Wilma Rudolph (62388)
Wilma Rudolph Credit: Public Domain photo

In commemorating Women’s Heritage Month, we reflect on the legacy of world-renowned sprinter Wilma Glodean Rudolph. By the time she was a teenager. she had overcome more challenges than many people do in an entire lifetime. Doing so forged her indomitable will, which drove her to earn honors as a world-record-holder and multi-medal Olympian, as well as an international sports icon.

Born premature and underweight (4.5lbs) June 23, 1940, in Saint Bethlehem, Tenn., to Blanche Rudolph, she was the 20th of her father’s, Ed Rudolph, 22 children from two marriages. As a child, she endured several illnesses, including pneumonia, polio, and scarlet fever. She contracted infantile paralysis at the age of 5, which weakened her left foot and leg. She wore a metal brace and orthopedic shoe until she was 8 years old.

 “My doctor told me I would never walk again. My mother told me I would. I believed my mother,” she wrote in her autobiography, “Wilma: The Story of Wilma Rudolph.”

During a Sunday church service one day, Rudolph discarded her leg brace and headed to the front, to everyone’s amazement. She had no need for them by 12 years of age, and her sister Yvonne inspired her to play basketball, helping Burt High School win a state championship. She also ran track, attending Tennessee State University’s track camp at 14, on Ed Temple’s recommendation.

In 1956, Rudolph helped the U.S 400-meter relay track team win a bronze medal at the Olympics in Melbourne, Australia.

During 1959’s Pan American Games in Chicago, Ill., Rudolph won a silver medal in the 100-meter individual event, and a gold medal in the 4×100-meter relay.

She had won three AAU indoor titles before the 1960 Olympics in Rome, Italy, where she became the first African American woman to win three Olympic gold medals (100 meters, 200 meters, and 4×100-meter relay), while setting new world records.
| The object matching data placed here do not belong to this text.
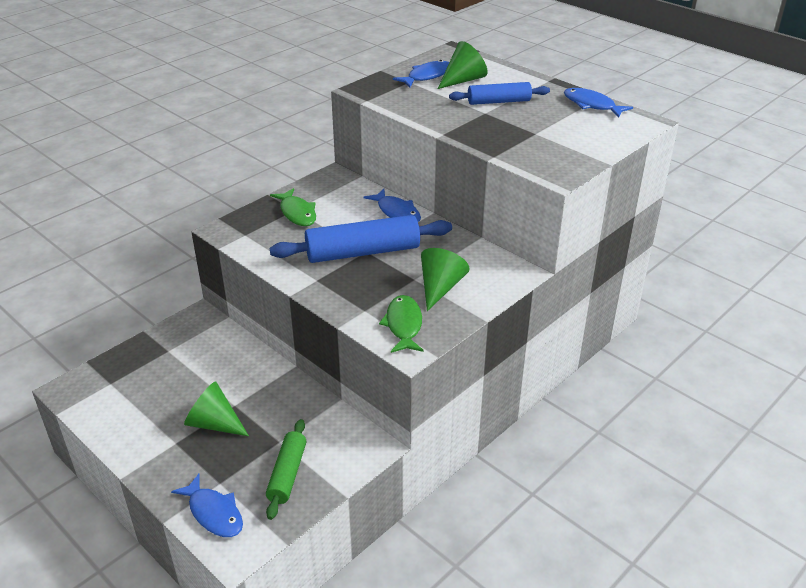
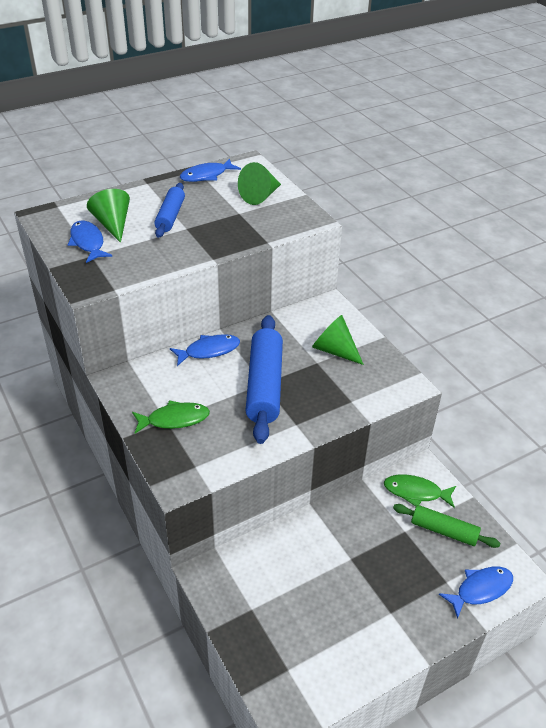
camera: 75 degrees left, 5 degrees up
(214, 423) = (372, 577): green cone -> green cone (260, 196)
(403, 325) = (378, 382): green fish -> green fish (416, 492)

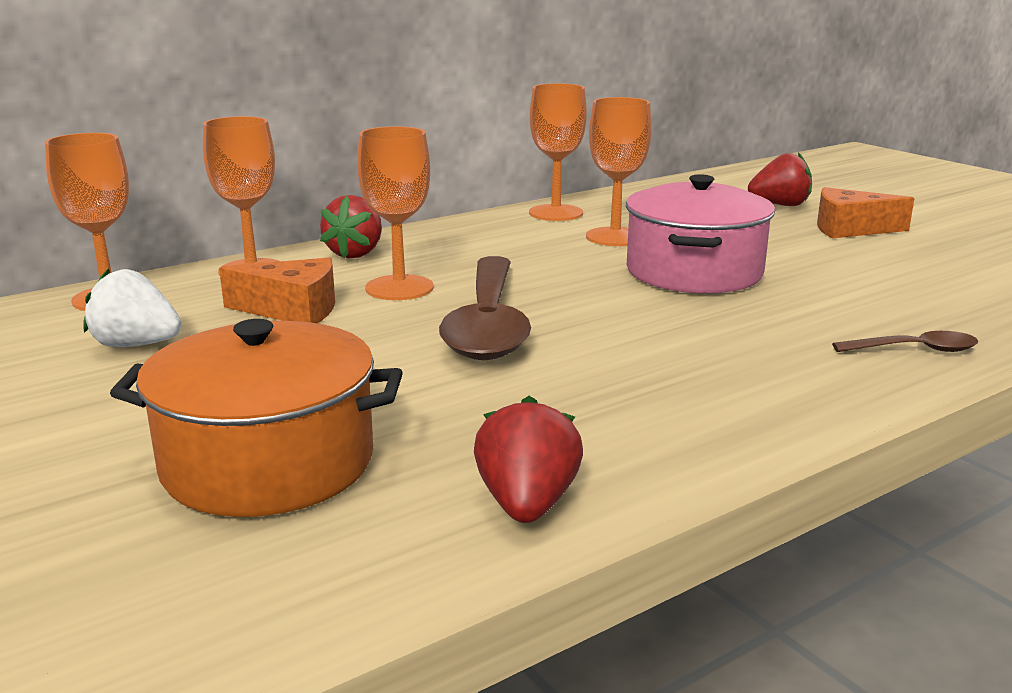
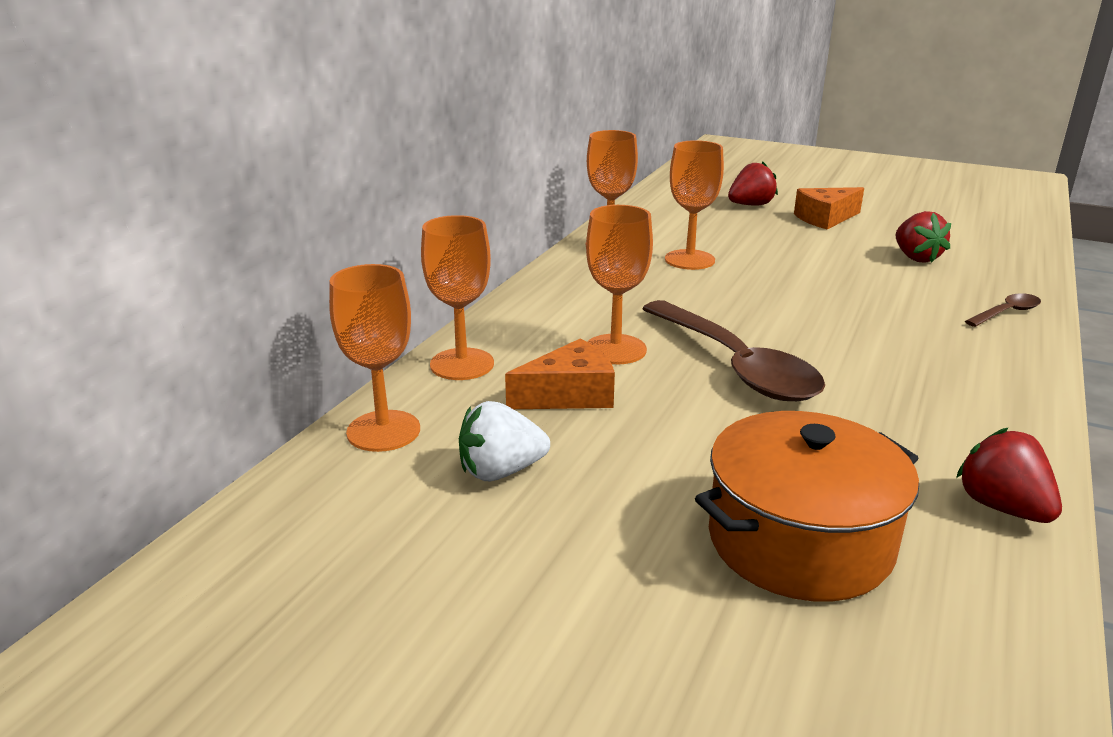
camera: 30 degrees left, 5 degrees up
(355, 253) = (521, 323): red strawberry -> red strawberry (916, 258)
(694, 272) = (791, 280): pink pot -> none

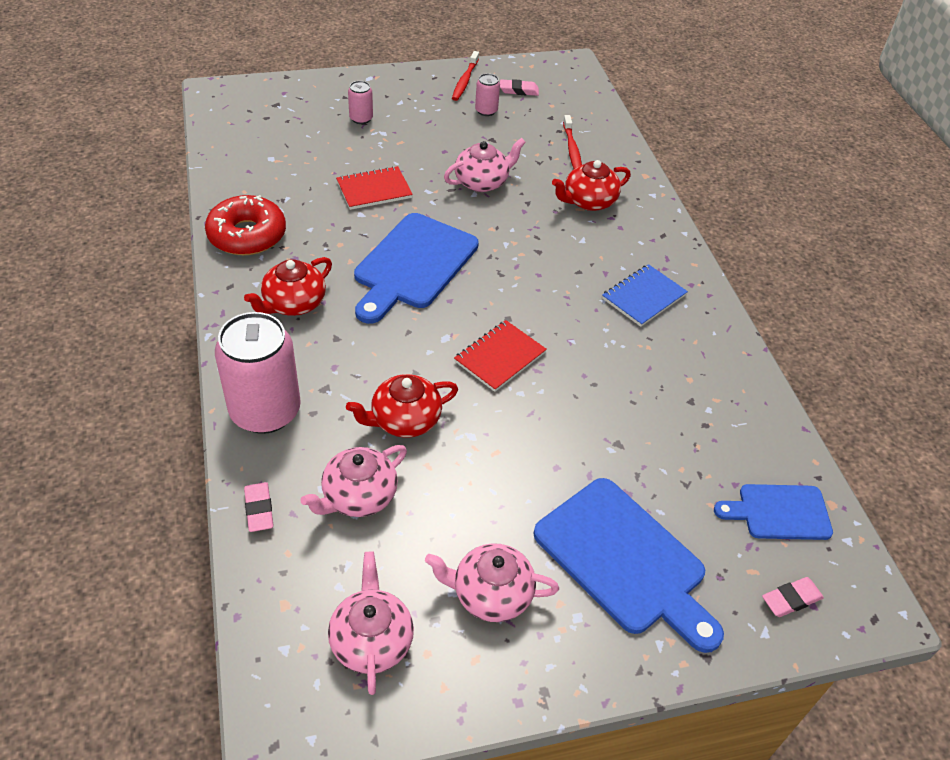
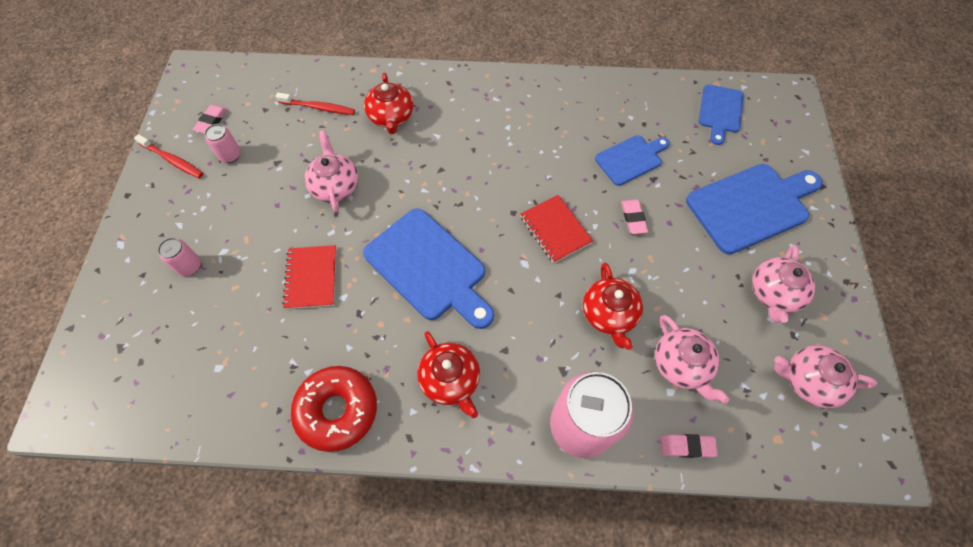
camera: 70 degrees left, 15 degrees up
(638, 417) = (631, 159): none -> blue cutting board
(643, 297) = (513, 117): blue notebook -> none
(791, 599) = (784, 130): pink eraser -> pink eraser (633, 218)

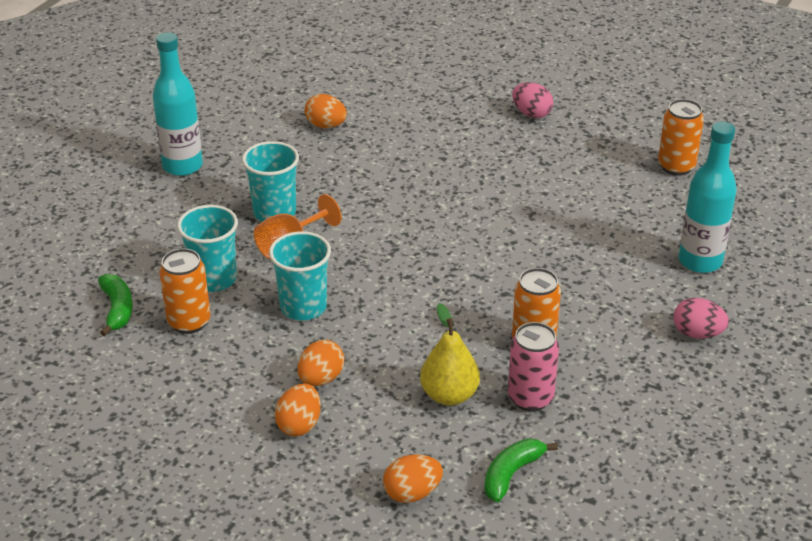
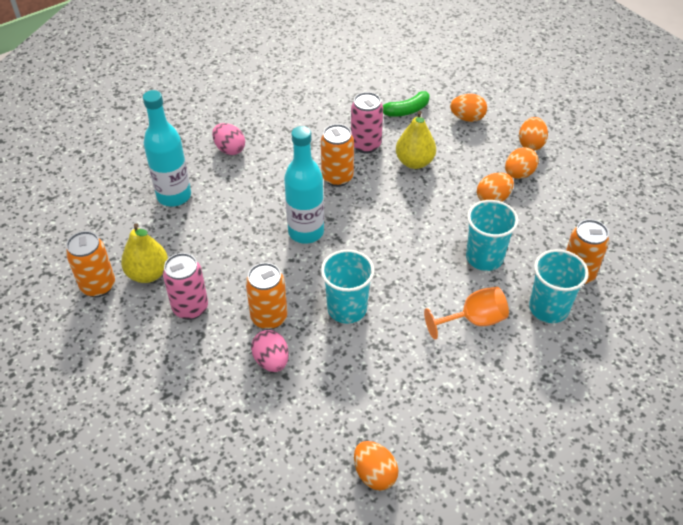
camera: 155 degrees left, 10 degrees up
(117, 309) = (634, 306): green banana -> none
(182, 166) = (549, 468): turquoise bottle -> turquoise bottle (306, 232)
(274, 212) = (474, 365): turquoise cup -> turquoise cup (347, 309)
(298, 479) = (530, 144): none -> orange egg
(493, 190) = (269, 318): none -> orange can
(531, 114) = (158, 405): pink egg -> pink egg (271, 361)
(573, 176) = (190, 308): none -> pink can
(642, 188) = (148, 274): none -> yellow pear

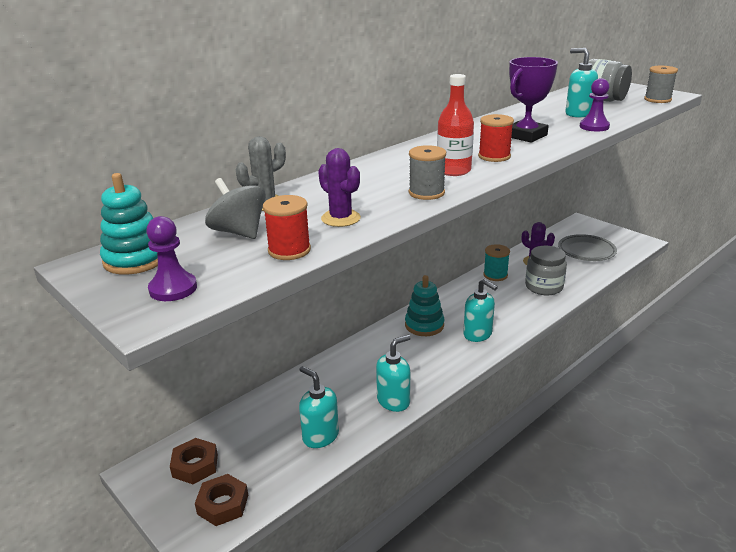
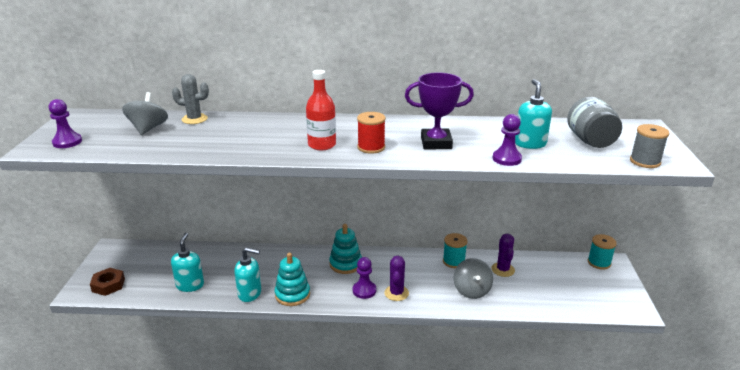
camera: 45 degrees right, 0 degrees up
(135, 259) = (91, 122): turquoise stacking toy -> turquoise stacking toy (292, 294)
(195, 465) = (129, 260): brown nut -> none
(289, 250) = (138, 148): red spool -> none
(340, 218) = (197, 144): purple cactus -> purple cactus (396, 293)
(426, 193) = (269, 151): grey spool -> none
(478, 334) = (364, 290): turquoise soap dispenser -> purple pawn
(544, 287) = (471, 290): grey jar -> grey spinning top
(575, 225) = (599, 262): none -> turquoise spool
(586, 251) = (564, 287): grey plate -> none

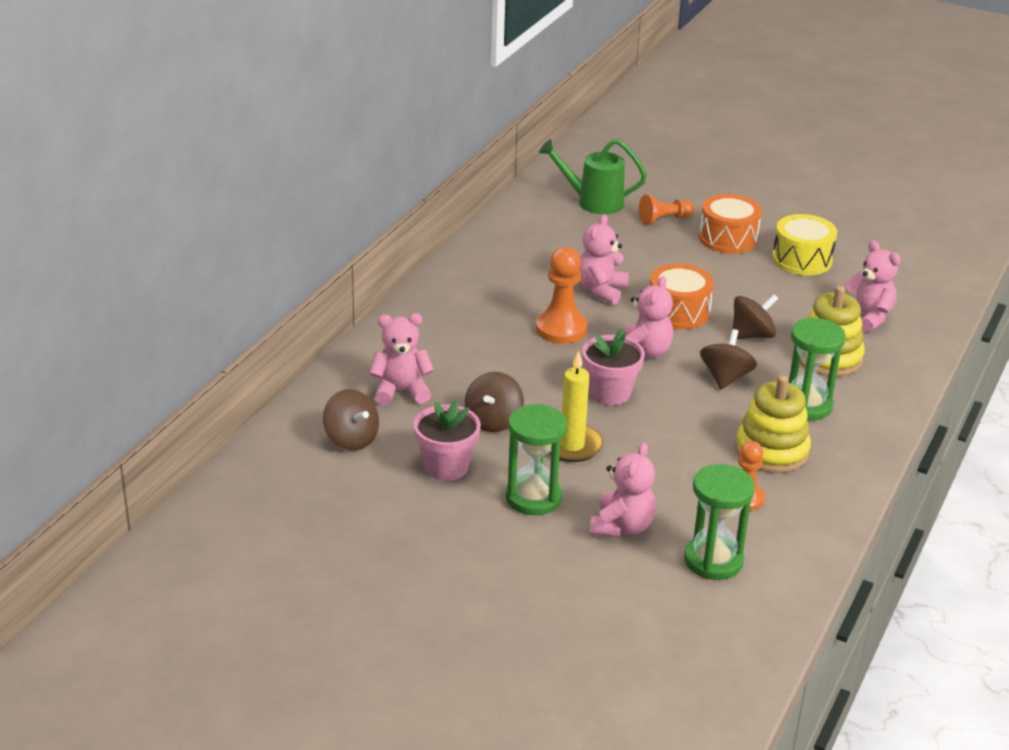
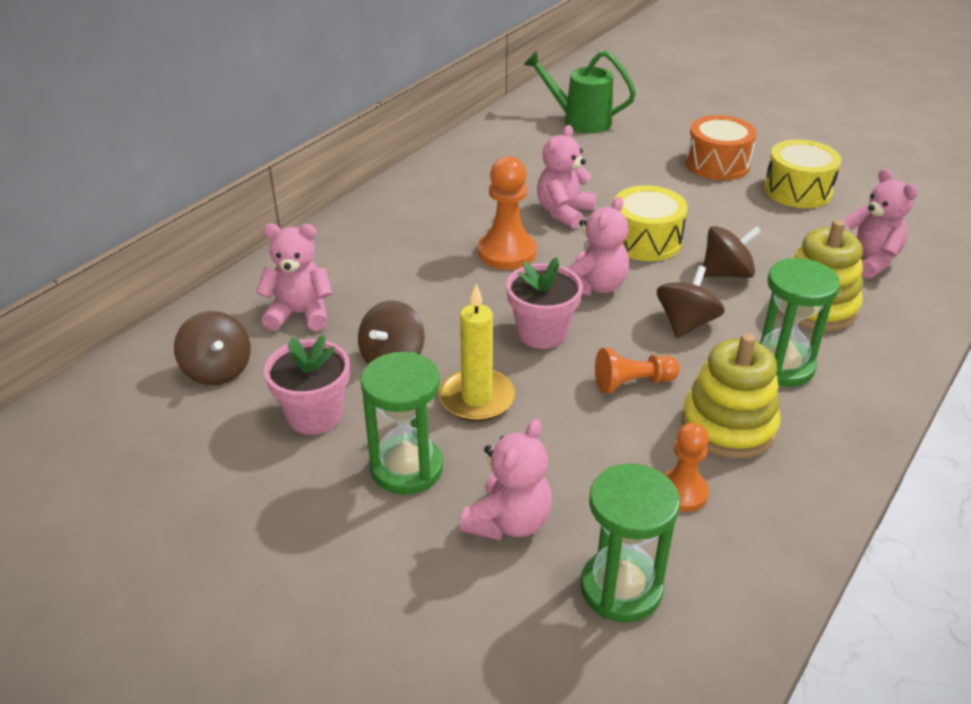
camera: 10 degrees right, 5 degrees up
(664, 219) = (651, 141): orange pawn -> orange pawn (632, 383)
(678, 312) = (645, 241): orange drum -> yellow drum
Due to her beauty, grace, and speed, reporters nicknamed her “The Black Gazelle,” and “the fastest woman on Earth.” The first global media coverage of the Olympics caused her to become one of the most recognizable Black women worldwide. She heightened awareness about women’s track and field.

Rudolph retired from track competition in 1962 as the world record-holder in the 100- and 200-meter individual events and the 4×100-meter relays.

She graduated from Tennessee State University in 1963 with a bachelor’s degree in education, and became a teacher and track coach. That year, she visited West Africa for a month as a goodwill ambassador for the U.S State Department. Upon returning the U.S. in May, she participated in a civil rights desegregation protest in her hometown of Clarksville. She also married Robert Eldridge; they had four children but divorced after 17 years.

Rudolph was diagnosed with brain and throat cancer in mid-1994, and she deteriorated rapidly. She died on November 12, 1994, at her home in Brentwood at 54.

In 1997, June 23 became “Wilma Rudolph Day” in Tennessee.

ESPN ranked her 41st in its listing of the 20th century’s greatest athletes. The U.S. Postal Service issued a Distinguished Americans postal stamp in her honor in 2004.

“I wanted to show that there was something special inside me. Everybody is special. You just have to realize it within yourself,” Rudolph said. “Winning is great, but if someone wants to succeed at something, they need to learn how to lose. The triumph can’t be had without the struggle.”